I wished I had been less conflicted in my life. I have been driven to be a writer in order to expiate these conflicts, which multiplied effortlessly.
“Sometimes I wish I didn’t have to be what I am.” As soon as I said this, I heard its adolescent ring. I knew he wouldn’t tolerate it.
Sure enough, a flash of impatience moved across his face.

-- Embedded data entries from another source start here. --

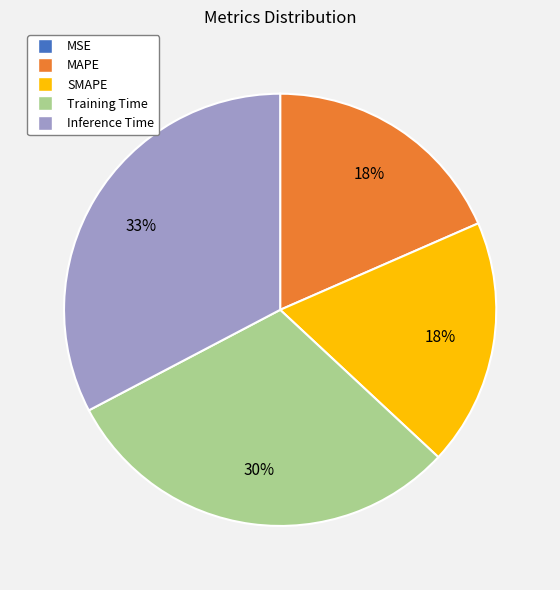

To the nearest percent, what portion does Training Time represent?

30%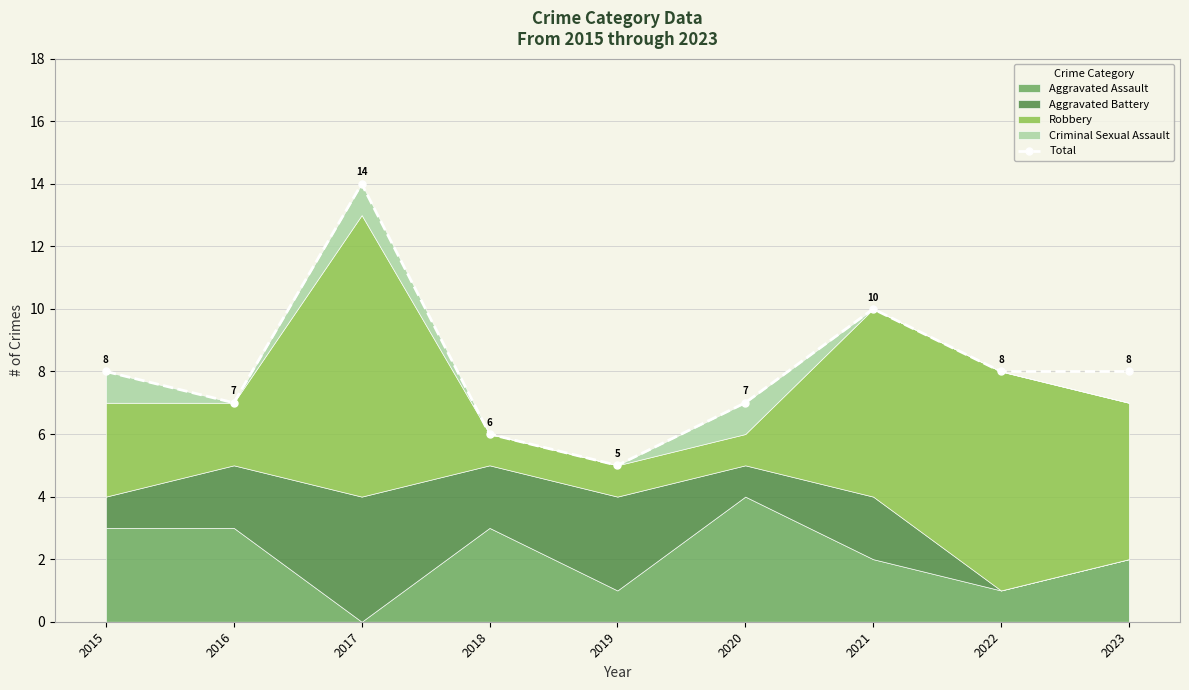

How many lines are shown in the chart?

1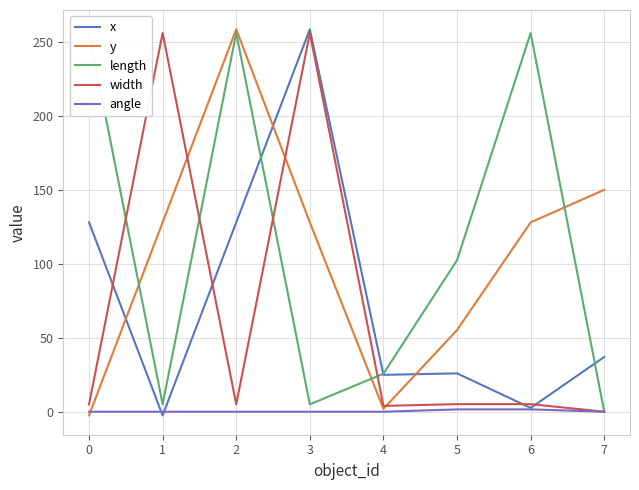

How many data points in width are above 5?

4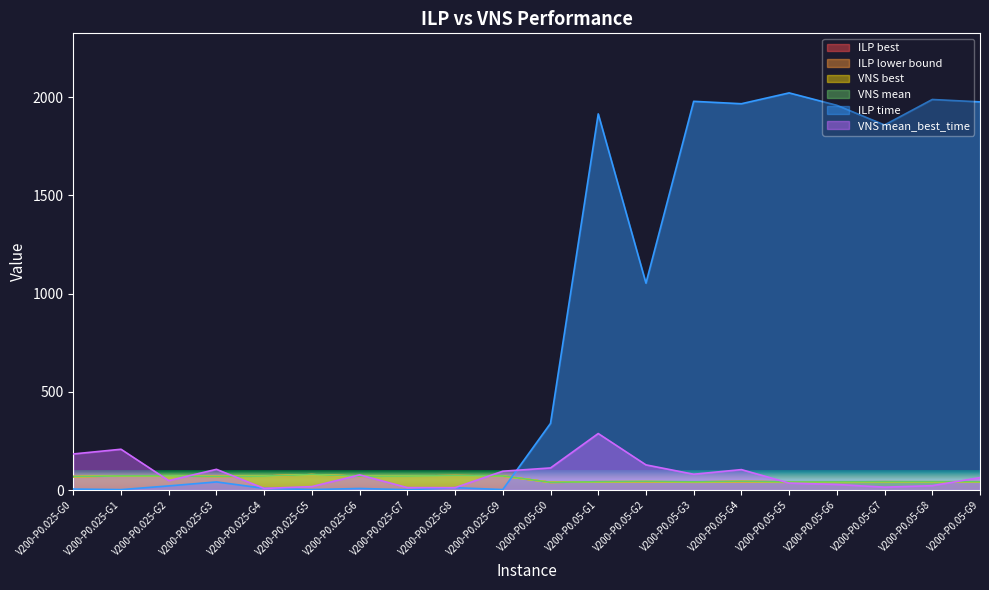

Which series has the largest total across all categories?

ILP time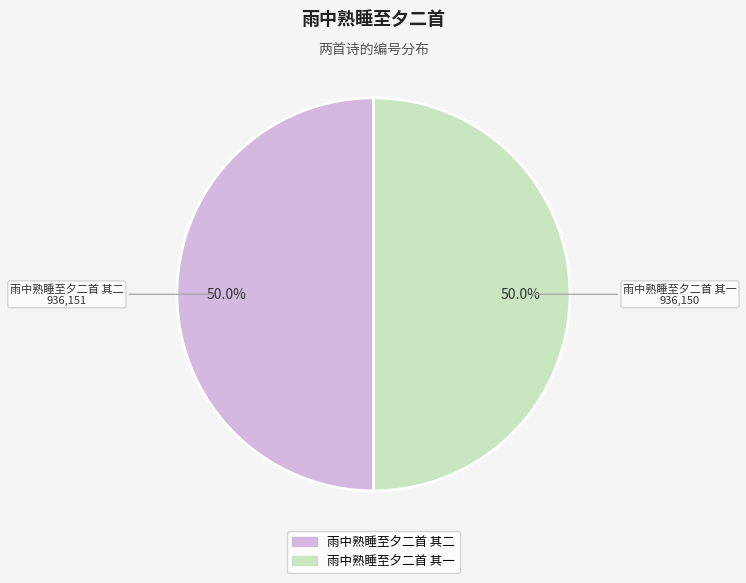

What is the ratio of the value at 雨中熟睡至夕二首 其一 to the value at 雨中熟睡至夕二首 其二?

1.0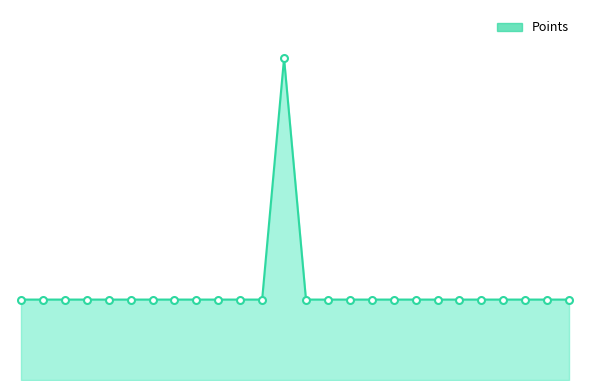

What is the average value?

279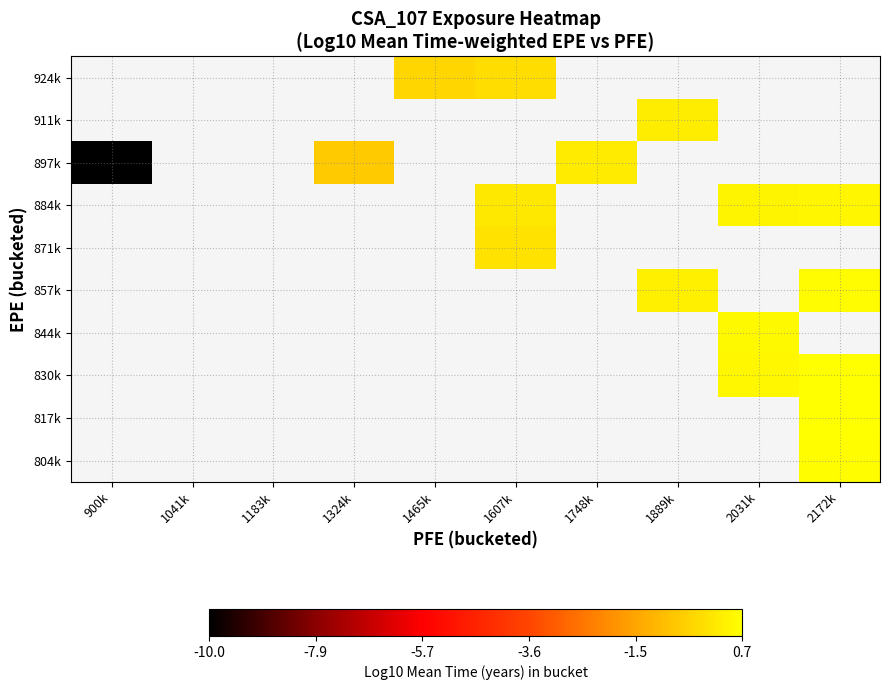

List the labels in order of 884k value, smallest first.

900k, 1041k, 1183k, 1324k, 1465k, 1607k, 1748k, 1889k, 2031k, 2172k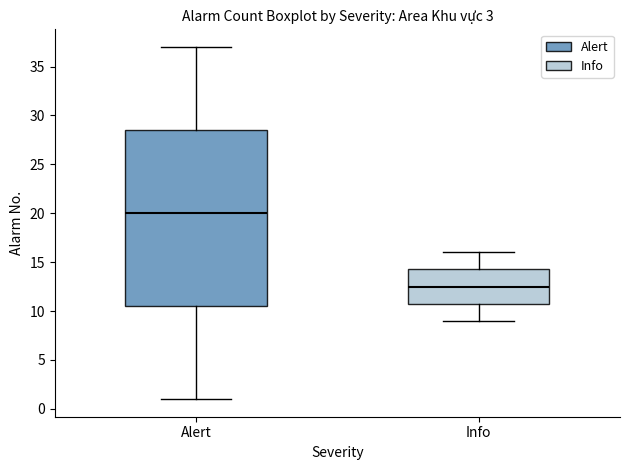

Which box's median line is the highest?

Alert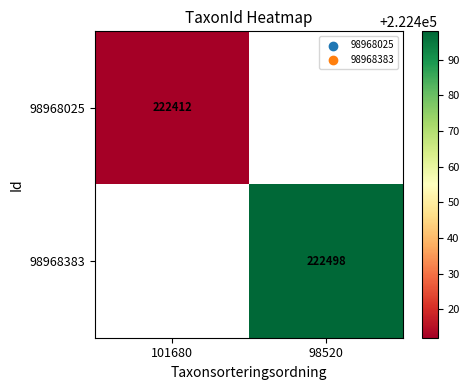

The 98968025 series shows 222412 at 101680. True or false?

True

I had always known Tom had the capacity to be dismissive, to have little truck with ambivalence. But it had never been directed at me before. “Well, then don’t,” he said.
He was impatient to leave base, I saw. His mind was elsewhere — on the blue miles of sky he had yet to traverse.
Along with Simon the base commander and Melissa the doctor, I was given the honour of being in the official sending-off party. We crossed the runway with the departing summer personnel. Everyone, including Xavier, had changed in the last twenty-four hours. They had an air of detachment, ready for their imminent re-entry into the real world.
Tom and Lanier went ahead some hours before to prepare the Dash. They’d received the latest wind charts off the internet and their faces were creased with concentration. Conditions were okay, Tom had told me, although they could have been better. “Our only divert is Punta,” he said. “Marsh is shut. Something military. The Chileans aren’t telling us.”
We waited on the apron as the passengers boarded. I could see Tom and Lanier in silhouette in the cockpit. They were moving around, taking checklists out, flipping dials. Eventually Tom reappeared wearing his distinctive peach-coloured pilot’s Ventile jacket, that genius invention from the Second World War.